Asked about the Clinton campaign’s accusation that Burr leaked the contents of the IG’s letter asserting that she had highly classified material on her private emails to Fox News, Burr was blunt: “The Clinton campaign would be wrong.”

He would not discuss the contents of anything of McCullough has sent to him, noting that “even the unclassified version is committee-sensitive so it’s not releasable from my standpoint.”

Brian Fallon, Clinton’s campaign spokesman, earlier Wednesday accused Burr and Corker of a “very coordinated leak” aimed at hurting Clinton’s image. He also charged McCullough with trying to rebuild his reputation after a report in Politico last year challenged some of his findings.

“So I think he put two Republican senators up to sending him a letter so that he would have an excuse to resurface the same allegations he made back in the summer that have been discredited,” Fallon told CNN’s “New Day.”

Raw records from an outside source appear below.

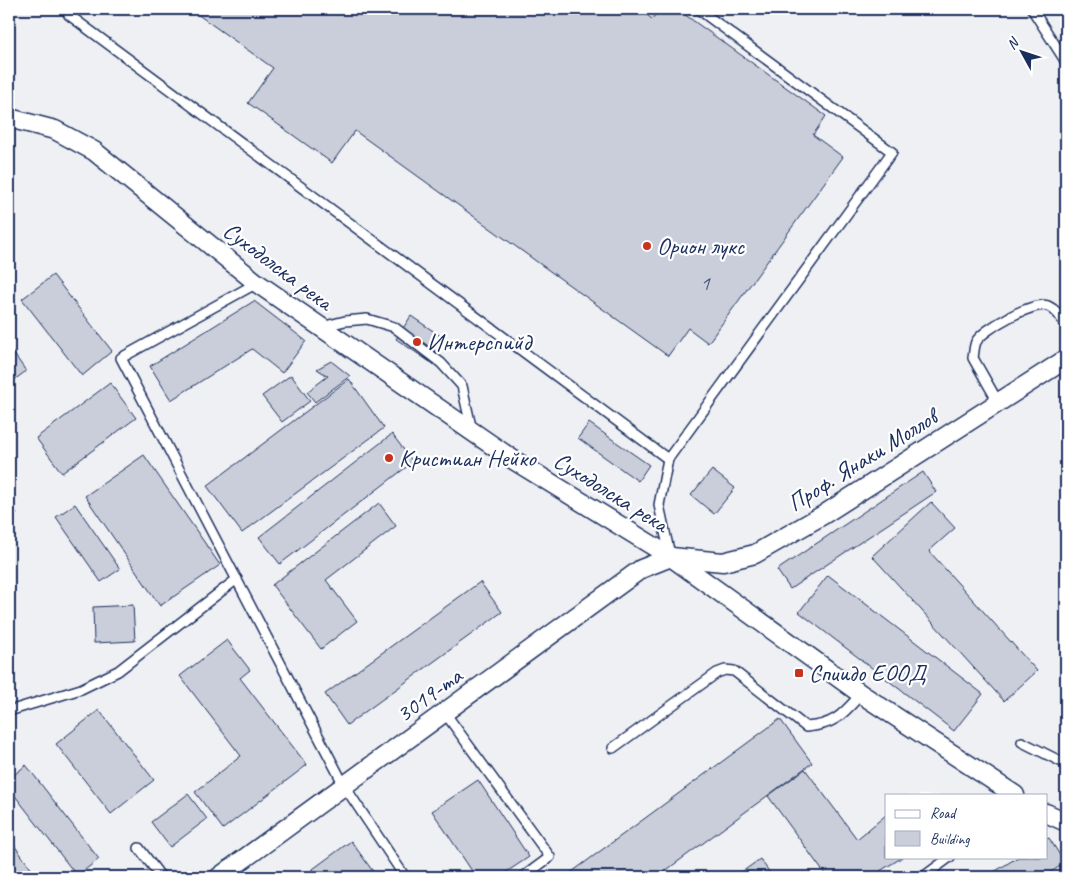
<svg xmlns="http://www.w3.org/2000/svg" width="1075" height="886" font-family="Caveat,sans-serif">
<rect width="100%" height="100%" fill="#fff"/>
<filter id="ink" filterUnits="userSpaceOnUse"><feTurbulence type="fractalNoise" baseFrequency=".02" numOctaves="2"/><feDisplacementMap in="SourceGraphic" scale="10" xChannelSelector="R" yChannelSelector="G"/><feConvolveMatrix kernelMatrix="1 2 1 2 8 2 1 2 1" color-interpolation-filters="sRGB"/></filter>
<g filter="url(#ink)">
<path fill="#eff0f4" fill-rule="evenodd" d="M9,9h1057v868h-1057zM886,795h160v62h-160z"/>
<g fill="#caceda" stroke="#1b2f5e">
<polygon points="190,9 639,9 652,19 660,9 677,9 826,116 813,135 843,157 708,343 688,328 668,356 355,131 332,163 248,103 273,68"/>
<polygon points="53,275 112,351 82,376 22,299"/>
<polygon points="254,301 306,341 282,373 252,349 171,400 150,366"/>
<polygon points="411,316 445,339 430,362 396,339"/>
<polygon points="9,347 26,371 9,384"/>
<polygon points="331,361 350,376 315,402 307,392 328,376 317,369"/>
<polygon points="291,375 310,401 282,422 262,396"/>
<polygon points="349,379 384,428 242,533 207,486"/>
<polygon points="110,383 136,418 62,473 36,438"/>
<polygon points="589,423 649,465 638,481 578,438"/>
<polygon points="392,434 413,462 280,564 259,537"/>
<polygon points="144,455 220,565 160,606 85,496"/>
<polygon points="712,470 735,488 714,514 691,495"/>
<polygon points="923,472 936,492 790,589 777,570"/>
<polygon points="931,502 955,528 929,551 1037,671 1004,701 872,556"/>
<polygon points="9,503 17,514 9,521"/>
<polygon points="379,503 396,526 326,580 357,621 321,649 272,585"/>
<polygon points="75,504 120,569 101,582 56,517"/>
<polygon points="828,575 983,694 954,731 799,612"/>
<polygon points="480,582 502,612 347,725 325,694"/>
<polygon points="133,605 135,641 94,643 93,607"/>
<polygon points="227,640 250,670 240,678 307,765 223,829 195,792 241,756 180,676"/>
<polygon points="99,710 154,780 111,814 56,744"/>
<polygon points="780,719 812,763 657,877 565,877"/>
<polygon points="26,765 99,859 77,876 9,788 9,779"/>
<polygon points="805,769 857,839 886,815 886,857 903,857 880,871 885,877 827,877 768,796"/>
<polygon points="478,780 529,857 499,877 476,877 432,811"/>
<polygon points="188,794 207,819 170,847 151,822"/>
<polygon points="9,838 37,877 9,877"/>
<polygon points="1049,838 1065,863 1043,877 986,877 1018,857 1046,857 1046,839"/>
<polygon points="351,841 377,877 302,877"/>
<polygon points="760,859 773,877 735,877"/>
</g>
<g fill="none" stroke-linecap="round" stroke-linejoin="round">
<g stroke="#1b2f5e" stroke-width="12">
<g id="lane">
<polyline points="66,9 69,15 668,459"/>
<polyline points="1032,9 1066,62"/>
<polyline points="257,283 121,358 345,787 405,877"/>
<polyline points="321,327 345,321 367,319 394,327 441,363 462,386 472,431"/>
<path d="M998,402l-25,-44c1,-5 1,-12 3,-16 7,-13 57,-41 72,-36 9,4 13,12 18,20"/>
<polyline points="670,555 659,505 668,459 892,152 698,9"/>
<polyline points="9,711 81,689 118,671 237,579"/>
<polyline points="445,713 550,857 523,877"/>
<polyline points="1022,742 1066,764"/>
<path d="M613,748l104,-75 8,-3 9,1 72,56c29,-2 37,-13 55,-33"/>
<polyline points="139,848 161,877"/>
<polyline points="923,877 950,857"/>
</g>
</g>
<g stroke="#1b2f5e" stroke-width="21">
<g id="street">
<polyline points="9,118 55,130 94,151 257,283 512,459 671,557 861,694 1015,795"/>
<polyline points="1046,813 1066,822"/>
<polyline points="219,877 641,569 671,557 723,562 755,554 823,515 1066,359"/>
</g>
</g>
<use href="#lane" stroke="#fff" stroke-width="9"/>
<use href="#street" stroke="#fff" stroke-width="18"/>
</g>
</g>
<g fill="#c8321e" stroke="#fff" stroke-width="2">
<circle cx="647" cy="246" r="5"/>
<circle cx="417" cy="342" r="5"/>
<circle cx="389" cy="458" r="5"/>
<rect x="794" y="668" width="10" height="10" rx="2.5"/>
</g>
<g text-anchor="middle" stroke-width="4.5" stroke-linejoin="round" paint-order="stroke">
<g font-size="21" fill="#47577d">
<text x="705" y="290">1</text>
</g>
<g font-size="24" fill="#1b2f5e" stroke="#fff" text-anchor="start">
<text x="657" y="254">Орион лукс</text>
<text x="427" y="350">Интерспийд</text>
<text x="399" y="466">Кристиан Нейко</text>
<text x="809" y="681">Спиидо ЕООД</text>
</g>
<g font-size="24" fill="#1b2f5e" stroke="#fff">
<text transform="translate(278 266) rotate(37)" y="8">Суходолска река</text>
<text transform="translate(862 460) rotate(-32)" y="8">Проф. Янаки Моллов</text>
<text transform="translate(611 492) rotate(32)" y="8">Суходолска река</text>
<text transform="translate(429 695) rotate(-36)" y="8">3019-та</text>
</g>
</g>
<rect width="1075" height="886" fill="none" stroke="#fff" stroke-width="30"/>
<rect x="15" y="15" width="1045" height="856" fill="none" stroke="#1b2f5e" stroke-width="2" filter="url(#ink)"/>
<rect x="885" y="794" width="162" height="65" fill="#ffffff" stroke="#a4acbf"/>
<rect x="895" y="810" width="25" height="8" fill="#ffffff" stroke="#a4acbf"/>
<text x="930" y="818" font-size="15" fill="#1b2f5e">Road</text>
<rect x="895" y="831" width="25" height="15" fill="#caceda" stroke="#a4acbf"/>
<text x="930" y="844" font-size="15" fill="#1b2f5e">Building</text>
<g transform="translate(1022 52) rotate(310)" stroke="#ffffff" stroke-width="4" paint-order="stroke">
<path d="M0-4L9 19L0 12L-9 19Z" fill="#1b2f5e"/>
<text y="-8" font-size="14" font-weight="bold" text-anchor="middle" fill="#1b2f5e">N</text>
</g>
</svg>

In McCullough’s letter to Burr and Corker, he said Clinton had sent or received information classified above top secret. Fallon argues that the email McCullough was referring to was nothing more than a New York Times story about drones that had been forwarded to Clinton.

“I think most Americans, if they saw the actual emails, would agree that it is a fabrication to suggest the forwarding of a news article should be treated as a mishandling of classified information,” Fallon argued.